*** Stored data ***

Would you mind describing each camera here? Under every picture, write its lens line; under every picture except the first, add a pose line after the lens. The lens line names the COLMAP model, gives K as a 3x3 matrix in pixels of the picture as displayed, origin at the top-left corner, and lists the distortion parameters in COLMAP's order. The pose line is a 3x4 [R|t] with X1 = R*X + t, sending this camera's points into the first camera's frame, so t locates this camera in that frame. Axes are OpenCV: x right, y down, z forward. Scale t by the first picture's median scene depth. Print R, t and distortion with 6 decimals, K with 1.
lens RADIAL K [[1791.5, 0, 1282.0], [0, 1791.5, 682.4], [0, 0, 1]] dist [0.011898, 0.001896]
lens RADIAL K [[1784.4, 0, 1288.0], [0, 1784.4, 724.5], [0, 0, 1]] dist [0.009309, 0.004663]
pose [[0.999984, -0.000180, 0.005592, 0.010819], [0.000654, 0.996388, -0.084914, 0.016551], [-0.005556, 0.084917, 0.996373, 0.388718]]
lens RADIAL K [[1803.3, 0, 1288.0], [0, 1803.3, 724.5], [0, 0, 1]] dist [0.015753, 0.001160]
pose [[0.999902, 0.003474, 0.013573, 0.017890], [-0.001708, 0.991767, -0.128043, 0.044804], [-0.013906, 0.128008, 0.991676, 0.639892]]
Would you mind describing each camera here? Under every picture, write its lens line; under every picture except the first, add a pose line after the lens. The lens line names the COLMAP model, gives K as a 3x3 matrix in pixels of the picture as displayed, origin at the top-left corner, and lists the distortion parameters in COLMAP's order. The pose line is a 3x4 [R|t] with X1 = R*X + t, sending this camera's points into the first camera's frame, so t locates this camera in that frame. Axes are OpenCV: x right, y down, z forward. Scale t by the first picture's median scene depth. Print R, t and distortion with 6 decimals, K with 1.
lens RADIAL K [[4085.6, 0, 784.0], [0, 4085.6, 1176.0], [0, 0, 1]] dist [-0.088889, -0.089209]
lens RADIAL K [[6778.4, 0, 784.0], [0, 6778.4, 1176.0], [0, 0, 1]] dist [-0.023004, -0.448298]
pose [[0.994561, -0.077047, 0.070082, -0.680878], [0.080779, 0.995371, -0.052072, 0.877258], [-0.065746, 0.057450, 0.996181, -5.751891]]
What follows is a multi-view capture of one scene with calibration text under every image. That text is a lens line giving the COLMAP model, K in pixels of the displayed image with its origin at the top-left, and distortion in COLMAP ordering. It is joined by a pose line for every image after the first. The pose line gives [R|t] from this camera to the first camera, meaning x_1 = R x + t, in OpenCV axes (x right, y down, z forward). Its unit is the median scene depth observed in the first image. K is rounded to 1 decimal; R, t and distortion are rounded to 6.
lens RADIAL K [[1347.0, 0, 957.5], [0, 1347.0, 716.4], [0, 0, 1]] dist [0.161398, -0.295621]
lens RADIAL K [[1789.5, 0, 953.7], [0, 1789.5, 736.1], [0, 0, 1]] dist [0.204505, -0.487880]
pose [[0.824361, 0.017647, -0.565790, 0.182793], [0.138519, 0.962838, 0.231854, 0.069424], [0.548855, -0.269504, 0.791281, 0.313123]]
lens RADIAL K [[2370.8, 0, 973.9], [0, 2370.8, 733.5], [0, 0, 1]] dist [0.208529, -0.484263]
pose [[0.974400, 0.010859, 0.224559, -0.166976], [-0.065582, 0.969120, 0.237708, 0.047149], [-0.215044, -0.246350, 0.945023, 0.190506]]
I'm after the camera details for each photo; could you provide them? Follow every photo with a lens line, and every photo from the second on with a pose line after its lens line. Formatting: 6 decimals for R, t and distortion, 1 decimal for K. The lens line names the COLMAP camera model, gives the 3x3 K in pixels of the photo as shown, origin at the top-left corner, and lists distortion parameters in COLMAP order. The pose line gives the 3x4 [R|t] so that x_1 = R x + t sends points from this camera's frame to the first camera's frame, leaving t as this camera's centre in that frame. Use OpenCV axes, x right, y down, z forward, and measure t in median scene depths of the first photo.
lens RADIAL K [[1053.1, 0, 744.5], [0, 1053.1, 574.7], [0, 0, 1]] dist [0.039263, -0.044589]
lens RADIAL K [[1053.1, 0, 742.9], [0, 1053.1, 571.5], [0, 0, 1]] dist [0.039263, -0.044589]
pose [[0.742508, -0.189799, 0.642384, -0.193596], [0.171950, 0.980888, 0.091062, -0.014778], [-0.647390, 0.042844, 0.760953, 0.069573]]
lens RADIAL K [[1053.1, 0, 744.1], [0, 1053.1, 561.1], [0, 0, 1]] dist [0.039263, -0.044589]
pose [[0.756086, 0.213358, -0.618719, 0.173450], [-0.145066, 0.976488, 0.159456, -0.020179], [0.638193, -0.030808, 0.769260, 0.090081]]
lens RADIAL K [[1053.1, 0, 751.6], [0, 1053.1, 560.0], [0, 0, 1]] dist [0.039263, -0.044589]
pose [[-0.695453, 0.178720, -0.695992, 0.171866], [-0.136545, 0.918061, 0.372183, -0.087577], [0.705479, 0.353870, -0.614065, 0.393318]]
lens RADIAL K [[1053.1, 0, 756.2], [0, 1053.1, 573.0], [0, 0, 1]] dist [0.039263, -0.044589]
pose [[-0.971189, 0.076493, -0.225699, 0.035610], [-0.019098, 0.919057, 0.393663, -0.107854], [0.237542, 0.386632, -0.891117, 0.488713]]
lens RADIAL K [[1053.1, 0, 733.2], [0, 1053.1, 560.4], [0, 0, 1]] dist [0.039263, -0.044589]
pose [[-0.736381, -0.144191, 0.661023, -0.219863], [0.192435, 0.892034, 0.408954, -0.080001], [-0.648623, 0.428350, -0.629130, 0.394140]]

*** End of Stored data ***

> **Exercise**
Reproduce verbatim the data starting at the very first line and ending at the line that contains "dist [0.009309, 0.004663]", including both of those lines.

> **Written reply**
Would you mind describing each camera here? Under every picture, write its lens line; under every picture except the first, add a pose line after the lens. The lens line names the COLMAP model, gives K as a 3x3 matrix in pixels of the picture as displayed, origin at the top-left corner, and lists the distortion parameters in COLMAP's order. The pose line is a 3x4 [R|t] with X1 = R*X + t, sending this camera's points into the first camera's frame, so t locates this camera in that frame. Axes are OpenCV: x right, y down, z forward. Scale t by the first picture's median scene depth. Print R, t and distortion with 6 decimals, K with 1.
lens RADIAL K [[1791.5, 0, 1282.0], [0, 1791.5, 682.4], [0, 0, 1]] dist [0.011898, 0.001896]
lens RADIAL K [[1784.4, 0, 1288.0], [0, 1784.4, 724.5], [0, 0, 1]] dist [0.009309, 0.004663]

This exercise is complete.